Nor does the military want to discuss a draft, even though it is increasingly overstretched, required to rely on declining enlistment standards and “stop loss” orders to maintain even the current, insufficient troop levels. The Pentagon’s reason for avoiding the subject is its probably accurate assumption that conscription would yield a less pliable and effective fighting force. Many senior officers remember the Vietnam-era breakdown of discipline and morale, which did massive damage to the military’s reputation within society and took decades to repair.

Finally, the young men who might be called do not want to contemplate having to kill, die, or be maimed in a war that inspires little idealism. Nor do their families want to dwell on such possibilities. In the upscale sectors of American society, there remains a primal antipathy to military culture, which has only been heightened by revelations about torture at Abu Ghraib and ongoing discrimination against gay people in the armed forces. The real “two Americas” are not rich versus poor or religious versus secular but military versus civilian.

Contributing to the conspiracy of silence on all sides is the gross unfairness of the way we now share the risk and burden of fighting for one’s country. The current distribution is consistent with periods when the United States had a draft that the sons of privilege could readily evade, by hiring “replacements” during the Civil War, or getting an educational deferment or lobbying one’s draft board during the Vietnam era. Once again, young people without good opportunities in life are handling the fighting and dying for those with better things to do—only this time, there is not even a pretense of shared responsibility for defending the country. Such injustice is hard to face up to in a country where social equality remains the civic religion.
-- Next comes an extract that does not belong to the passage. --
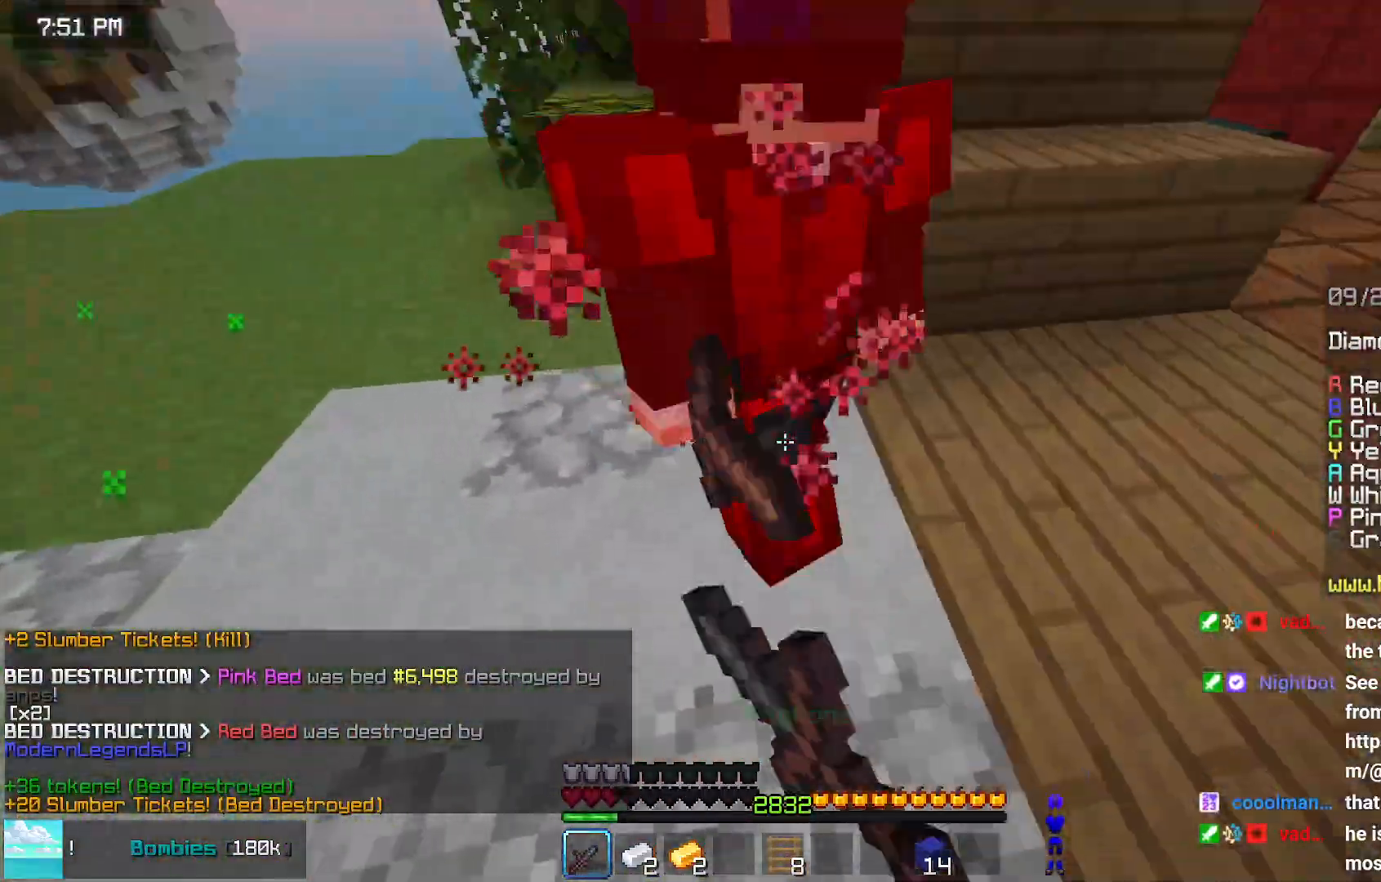
{"keys": ["up"], "mouse": ["left"], "events": [[33, "left", "up"], [83, "mouse_left", "down"], [183, "up", "up"], [233, "mouse_left", "up"], [233, "up", "down"], [283, "mouse_left", "down"], [383, "mouse_left", "up"], [483, "mouse_left", "down"]]}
Because conscription appeals to essentially no one, the United States has lived with the All-Volunteer Force since the end of the Vietnam War. With the nation at peace or involved only in low-grade interventions that entailed limited risk, not having a draft worked relatively well. The military made itself attractive as an avenue of social mobility, offering members of the lower middle class technical training and educational opportunity in exchange for tours of duty. As the Cold War ended, reductions in the level of troops that were needed allowed the armed forces to raise their standards and become more selective. That we didn’t need more manpower and that the Pentagon wasn’t using the downtrodden for cannon fodder effectively settled the question.
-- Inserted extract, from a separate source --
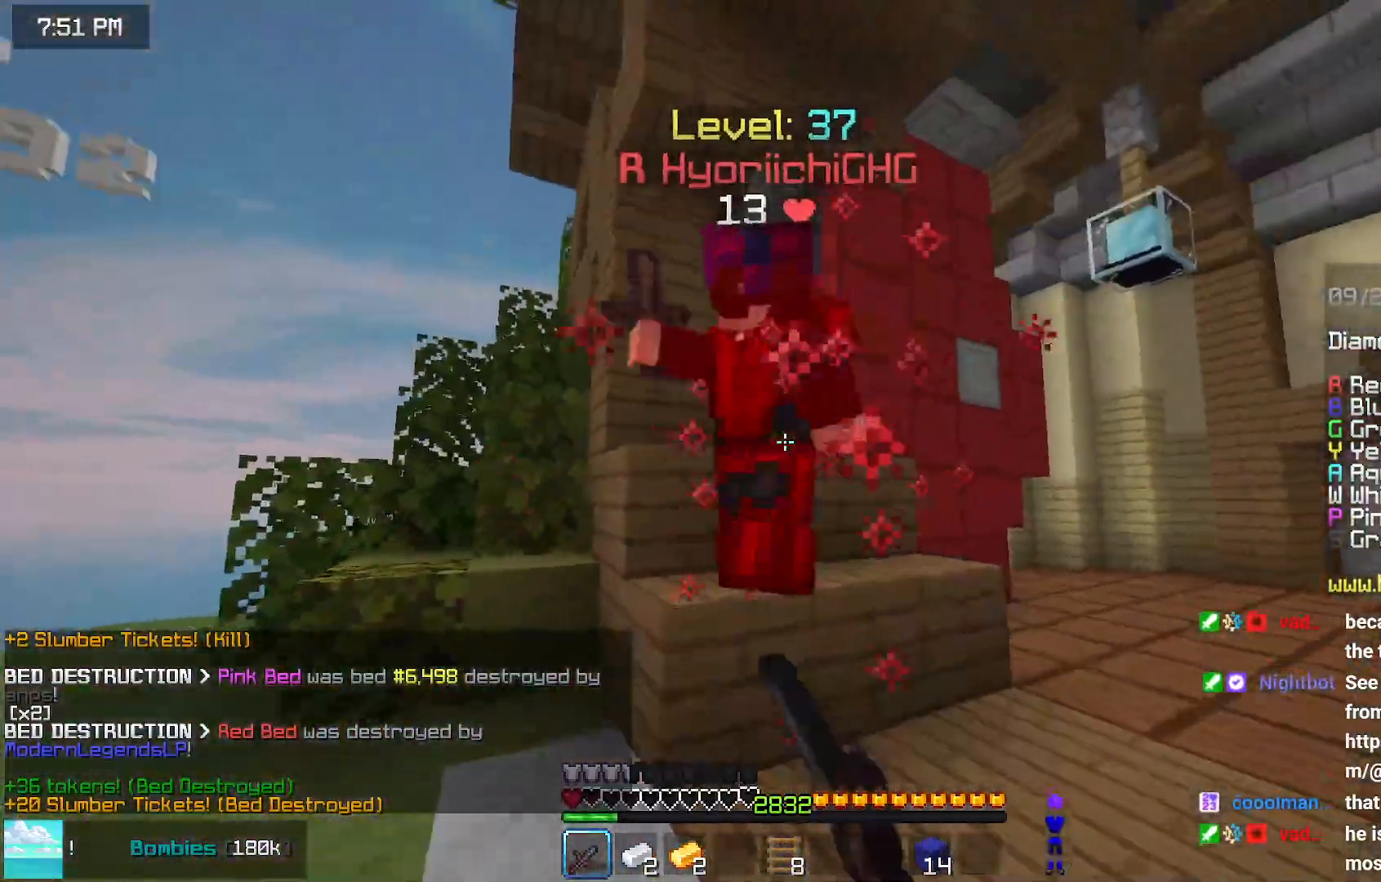
{"keys": ["right", "up"], "mouse": [], "events": [[100, "mouse_left", "up"], [200, "mouse_left", "down"], [300, "mouse_left", "up"], [300, "right", "down"], [350, "mouse_left", "down"], [350, "up", "up"], [450, "up", "down"], [500, "mouse_left", "up"]]}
But Iraq has changed all that. A soldier’s odds of being killed in Iraq are somewhat lower than they were in Vietnam, but this does not make it a safer place for combatants. The risk of being injured in Iraq is significantly higher than it was in Vietnam—3.1 percent of all those who have served, as opposed to 1.8 percent over a much longer period in Vietnam, according to Newsweek. Thanks to striking advances in field medicine, soldiers who would have died in any other war now survive, but they often do so with catastrophic, life-altering injuries. Dawning comprehension of just how dangerous service in Iraq is has made it harder and harder for the military to meet its personnel goals. Despite raising cash bonuses to $10,000 and college scholarships to $70,000, the Army missed its recruiting target last year by nearly 10 percent. It has now even stopped routinely discharging people with drug and alcohol problems.
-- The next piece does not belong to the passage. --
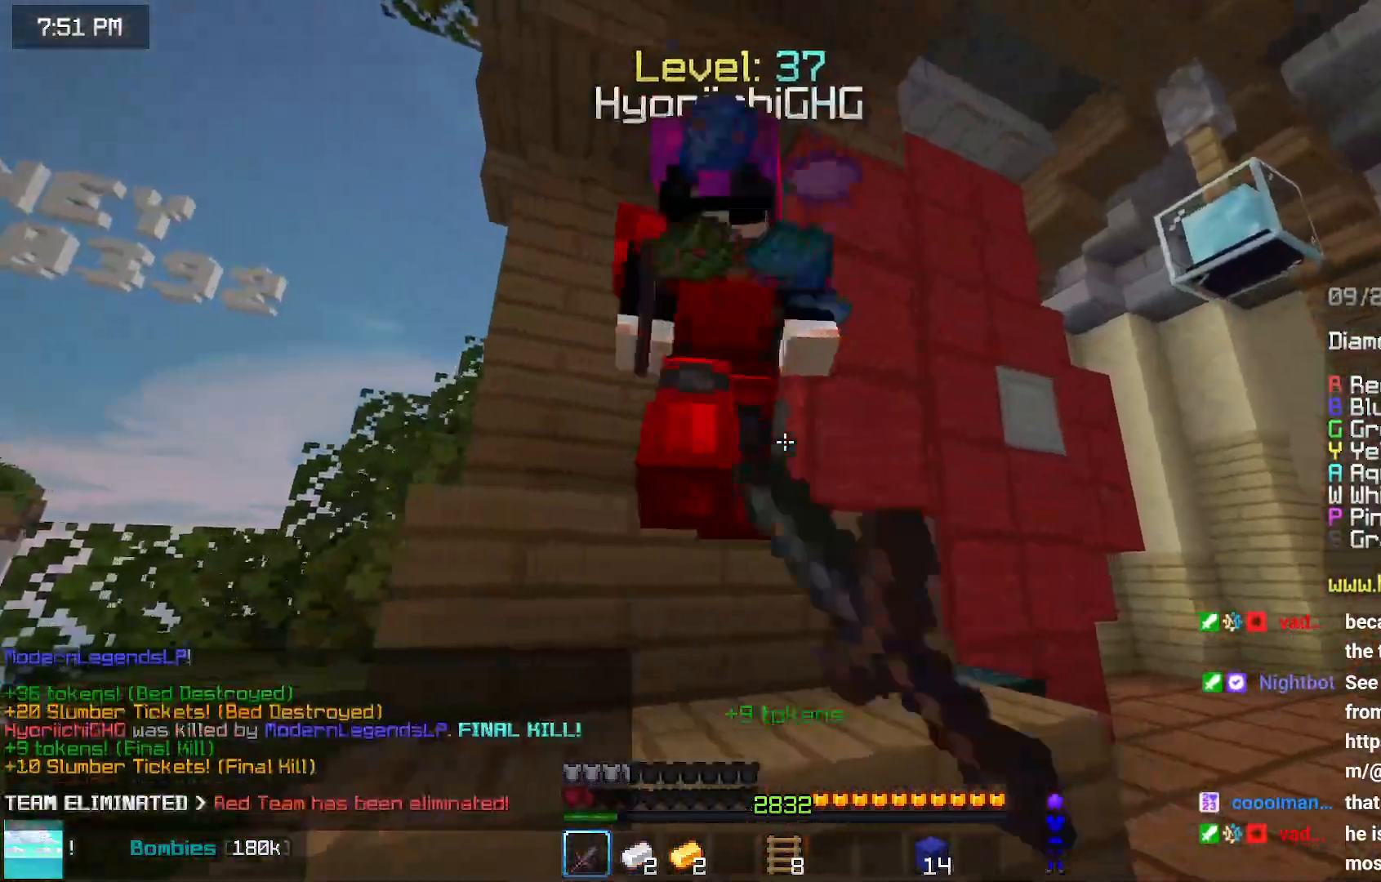
{"keys": ["space", "up"], "mouse": [], "events": [[50, "mouse_left", "down"], [217, "mouse_left", "up"], [317, "right", "up"], [467, "space", "down"]]}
There are some who argue that America should bring back the draft because of the ennobling effects of military service—class mixing, personal growth, better mutual understanding across the civilian-military divide, and so on. These are worthy goals but not really sufficient to justify depriving young people of their freedom in the absence of a true national need. What does justify it is the scale of death and injury in Iraq, which makes relying on an all-volunteer force painfully undemocratic and unfair. A resumption of the draft would be everyone’s nightmare. But let us be honest enough to admit that not having a draft isn’t working either.